The Cornell Autonomous Underwater Vehicle team took home top honors—and a $10,000 prize—at a national competition in San Diego in August. At the twelfth annual Association for Unmanned Vehicle Systems International/Office of Naval Research competition, Cornell's new Nova sub enjoyed a flawless eleven-minute run, becoming the only team to complete every element of the course. Its challenges included dodging barbed wire, firing torpedoes, and retrieving a pinging briefcase. Composed entirely of undergrads— from three colleges and thirteen majors—the team was one of thirty competing in San Diego.

 

University Benefactor L. Sanford Reis Dies at 101

L. Sanford Reis

L. Sanford Reis '29, a longtime Cornell benefactor—whose gifts include a tennis center, the main stage of the University theater, the renovation of a hydroelectric plant, a scholarship fund, and a lecture series in Arabic studies—died in Florida on June 27. After attending Cornell on a full scholarship, Reis worked on Wall Street before forming companies in construction and financial advising. His wife, Josephine Goodale Mills '29, died in 2005. Reis is survived by two children, Curtis Sanford Reis '56 and Dale Reis Johnson '58; five grandchildren, including Blythe Reis '80 and Karin Johnson '86; and eight great-grandchildren, including Myles Rowland '11.

 

CU Heads USDA-Funded Ag Project in Bangladesh

As part of a $212 million USDA Food for Progress program, Cornell will lead an international agricultural assistance project in Bangladesh.
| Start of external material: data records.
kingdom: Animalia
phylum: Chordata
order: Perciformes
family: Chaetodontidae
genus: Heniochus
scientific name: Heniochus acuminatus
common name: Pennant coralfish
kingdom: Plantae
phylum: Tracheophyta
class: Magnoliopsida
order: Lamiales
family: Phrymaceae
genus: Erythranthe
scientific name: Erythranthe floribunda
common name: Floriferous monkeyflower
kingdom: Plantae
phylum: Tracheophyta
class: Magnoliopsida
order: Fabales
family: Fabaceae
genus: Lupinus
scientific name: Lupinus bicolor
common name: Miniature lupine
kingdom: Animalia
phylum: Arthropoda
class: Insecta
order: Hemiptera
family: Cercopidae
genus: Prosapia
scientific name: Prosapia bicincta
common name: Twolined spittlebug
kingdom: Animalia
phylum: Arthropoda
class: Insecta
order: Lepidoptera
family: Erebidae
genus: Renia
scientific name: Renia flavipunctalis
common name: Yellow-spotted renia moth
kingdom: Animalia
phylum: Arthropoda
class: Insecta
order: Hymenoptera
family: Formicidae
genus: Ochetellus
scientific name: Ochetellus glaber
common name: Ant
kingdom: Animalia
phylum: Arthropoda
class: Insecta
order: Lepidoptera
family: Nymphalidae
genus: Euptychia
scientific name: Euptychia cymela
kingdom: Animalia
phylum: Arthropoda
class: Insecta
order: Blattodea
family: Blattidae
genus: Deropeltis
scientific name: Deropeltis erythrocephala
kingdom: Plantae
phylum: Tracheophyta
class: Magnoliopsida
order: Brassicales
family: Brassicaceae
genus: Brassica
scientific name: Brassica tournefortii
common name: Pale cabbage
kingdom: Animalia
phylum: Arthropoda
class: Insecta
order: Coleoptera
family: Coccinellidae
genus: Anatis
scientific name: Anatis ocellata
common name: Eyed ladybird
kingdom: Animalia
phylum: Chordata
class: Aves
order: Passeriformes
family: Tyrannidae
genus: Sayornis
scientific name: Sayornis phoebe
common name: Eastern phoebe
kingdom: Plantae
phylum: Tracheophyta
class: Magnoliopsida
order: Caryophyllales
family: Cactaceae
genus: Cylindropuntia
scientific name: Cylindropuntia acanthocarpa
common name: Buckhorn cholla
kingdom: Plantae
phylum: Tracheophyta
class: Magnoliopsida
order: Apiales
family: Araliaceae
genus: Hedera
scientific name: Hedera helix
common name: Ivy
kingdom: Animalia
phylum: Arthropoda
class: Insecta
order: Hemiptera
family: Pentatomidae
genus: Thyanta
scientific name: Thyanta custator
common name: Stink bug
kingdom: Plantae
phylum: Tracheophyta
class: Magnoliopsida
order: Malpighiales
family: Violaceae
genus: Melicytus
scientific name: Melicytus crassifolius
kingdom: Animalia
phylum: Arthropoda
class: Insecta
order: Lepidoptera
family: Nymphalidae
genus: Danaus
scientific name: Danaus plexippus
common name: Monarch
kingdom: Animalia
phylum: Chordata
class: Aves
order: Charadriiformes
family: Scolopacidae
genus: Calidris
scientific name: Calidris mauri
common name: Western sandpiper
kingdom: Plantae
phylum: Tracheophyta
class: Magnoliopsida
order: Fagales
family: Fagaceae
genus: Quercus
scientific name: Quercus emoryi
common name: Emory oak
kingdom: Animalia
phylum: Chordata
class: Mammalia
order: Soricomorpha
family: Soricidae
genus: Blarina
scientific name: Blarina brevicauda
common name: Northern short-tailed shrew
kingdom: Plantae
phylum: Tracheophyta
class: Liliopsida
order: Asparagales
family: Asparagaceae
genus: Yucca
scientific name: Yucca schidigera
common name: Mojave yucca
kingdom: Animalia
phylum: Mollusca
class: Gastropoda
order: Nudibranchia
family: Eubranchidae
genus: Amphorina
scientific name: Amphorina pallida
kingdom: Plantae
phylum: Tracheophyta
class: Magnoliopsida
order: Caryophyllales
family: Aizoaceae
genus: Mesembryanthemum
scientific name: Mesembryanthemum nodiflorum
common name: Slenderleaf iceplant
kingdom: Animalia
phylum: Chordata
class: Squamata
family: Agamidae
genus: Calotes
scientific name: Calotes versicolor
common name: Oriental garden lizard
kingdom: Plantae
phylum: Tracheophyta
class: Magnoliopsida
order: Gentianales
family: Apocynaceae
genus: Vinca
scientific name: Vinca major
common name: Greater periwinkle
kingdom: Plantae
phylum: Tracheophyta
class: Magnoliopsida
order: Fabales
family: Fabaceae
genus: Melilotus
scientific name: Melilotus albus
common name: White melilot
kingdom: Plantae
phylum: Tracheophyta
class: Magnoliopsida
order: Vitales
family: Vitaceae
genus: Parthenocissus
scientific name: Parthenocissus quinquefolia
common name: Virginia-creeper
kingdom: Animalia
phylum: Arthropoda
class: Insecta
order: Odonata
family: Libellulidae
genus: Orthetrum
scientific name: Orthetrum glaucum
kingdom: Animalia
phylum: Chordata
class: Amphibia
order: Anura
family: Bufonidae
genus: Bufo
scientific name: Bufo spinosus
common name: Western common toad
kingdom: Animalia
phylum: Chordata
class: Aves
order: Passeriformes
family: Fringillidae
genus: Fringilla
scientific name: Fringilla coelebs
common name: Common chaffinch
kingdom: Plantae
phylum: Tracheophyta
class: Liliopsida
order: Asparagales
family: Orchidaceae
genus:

The effort, funded with upwards of $5.5 million from the USDA, will be overseen by soil science and international agriculture professor John Duxbury and senior research associate Julie Lauren, PhD '91; it will seek solutions to the environmental constraints limiting food production in Bangladesh, such as acidic soil, lack of groundwater for irrigation, and arsenic contamination. Says Duxbury: "Our primary role is to implement an outreach project, rather than research."